# What you will do
Transcribe the entries that follow exactly as they appear, minus pictures.

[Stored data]
_ _ _ _ _
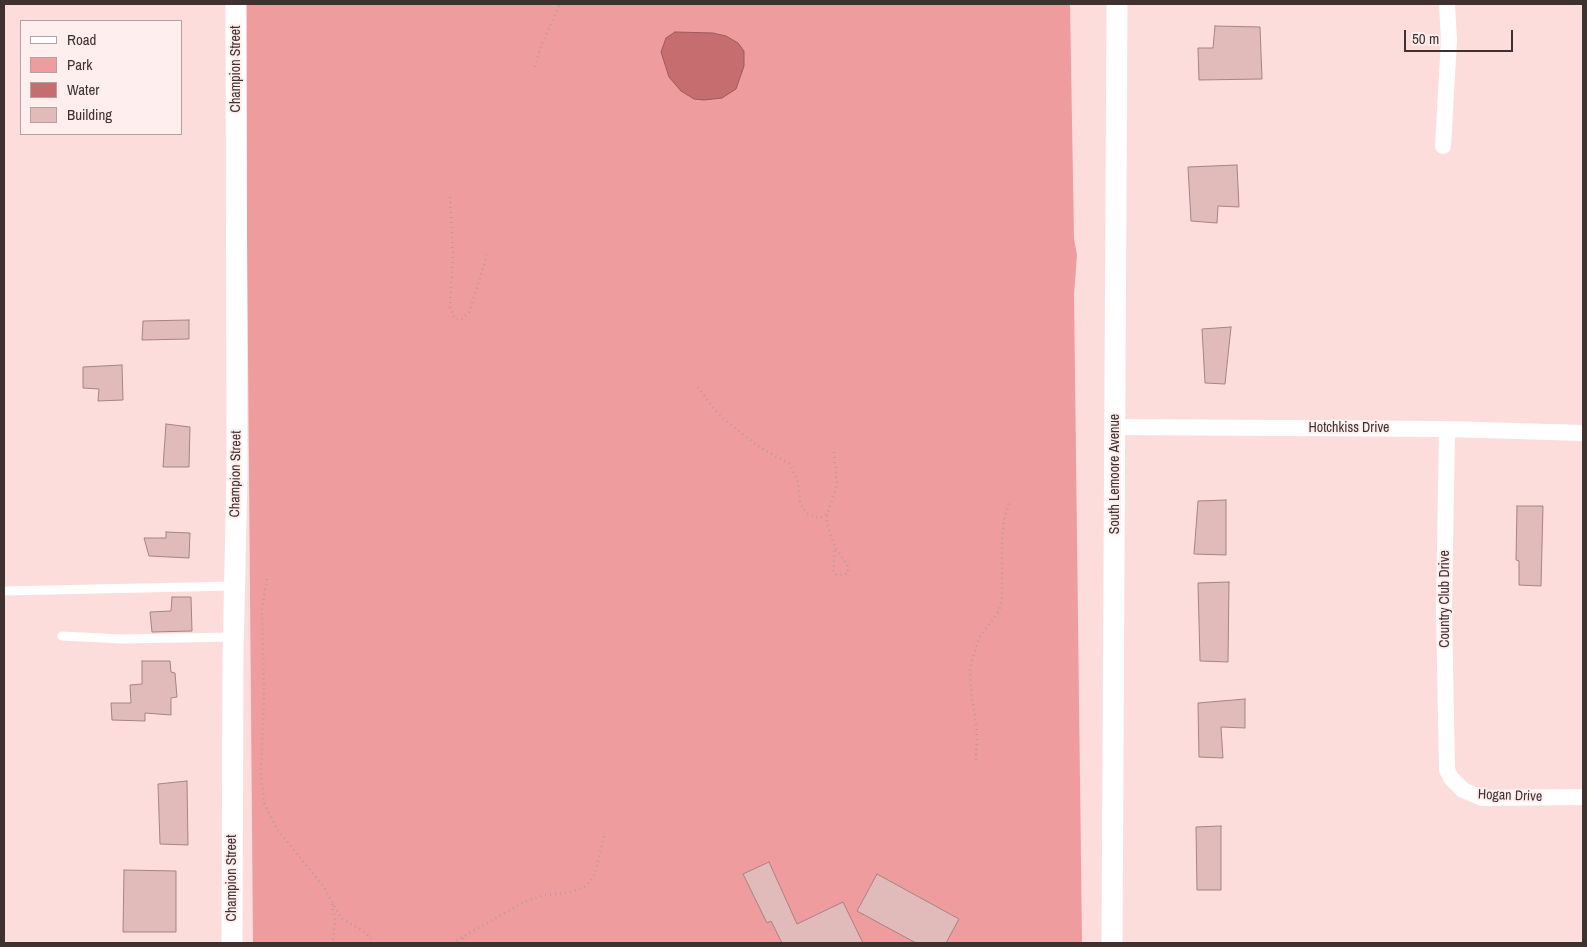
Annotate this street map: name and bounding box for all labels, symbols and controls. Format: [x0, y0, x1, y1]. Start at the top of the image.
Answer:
legend [20, 20, 182, 135]
scale bar [1407, 20, 1516, 52]
street label: Champion Street [228, 26, 244, 112]
text: 50 m [1412, 28, 1439, 49]
text: Road [67, 29, 96, 50]
text: Park [67, 54, 92, 75]
text: Water [67, 79, 99, 100]
text: Building [67, 104, 112, 125]
street label: South Lemoore Avenue [1107, 414, 1123, 534]
street label: Hotchkiss Drive [1308, 420, 1390, 436]
street label: Champion Street [227, 430, 245, 518]
street label: Country Club Drive [1437, 550, 1453, 648]
street label: Hogan Drive [1478, 786, 1542, 806]
street label: Champion Street [224, 835, 240, 921]

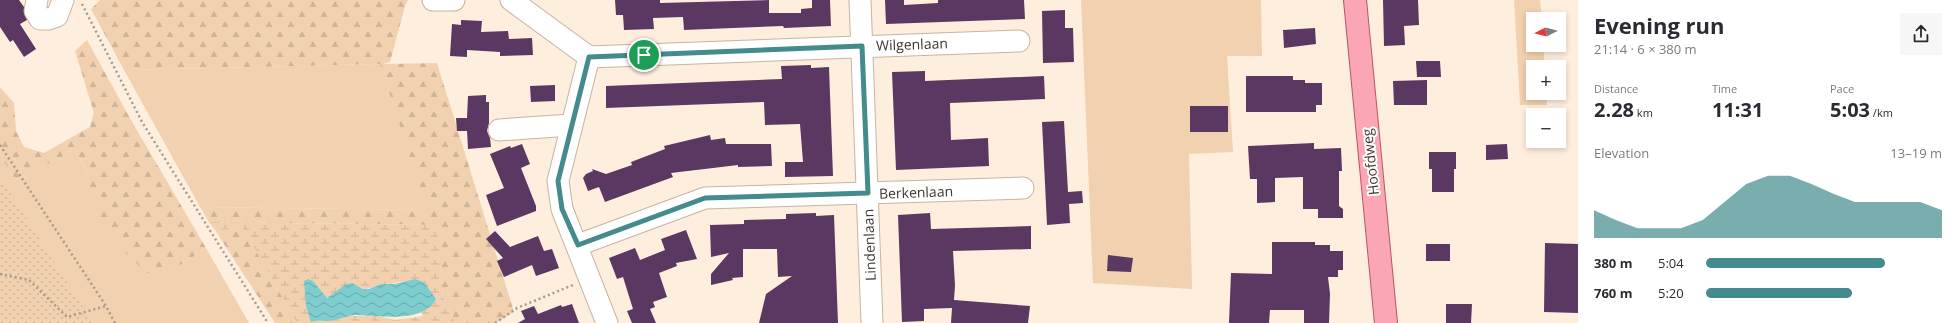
_ _ _ _ _
# Your response
Annotate this street map: name and bounding box for all labels, symbols and controls. Format: [x0, y0, x1, y1]. Start at the top of the image.
Answer:
legend [20, 20, 182, 135]
scale bar [1407, 20, 1516, 52]
street label: Champion Street [228, 26, 244, 112]
text: 50 m [1412, 28, 1439, 49]
text: Road [67, 29, 96, 50]
text: Park [67, 54, 92, 75]
text: Water [67, 79, 99, 100]
text: Building [67, 104, 112, 125]
street label: South Lemoore Avenue [1107, 414, 1123, 534]
street label: Hotchkiss Drive [1308, 420, 1390, 436]
street label: Champion Street [227, 430, 245, 518]
street label: Country Club Drive [1437, 550, 1453, 648]
street label: Hogan Drive [1478, 786, 1542, 806]
street label: Champion Street [224, 835, 240, 921]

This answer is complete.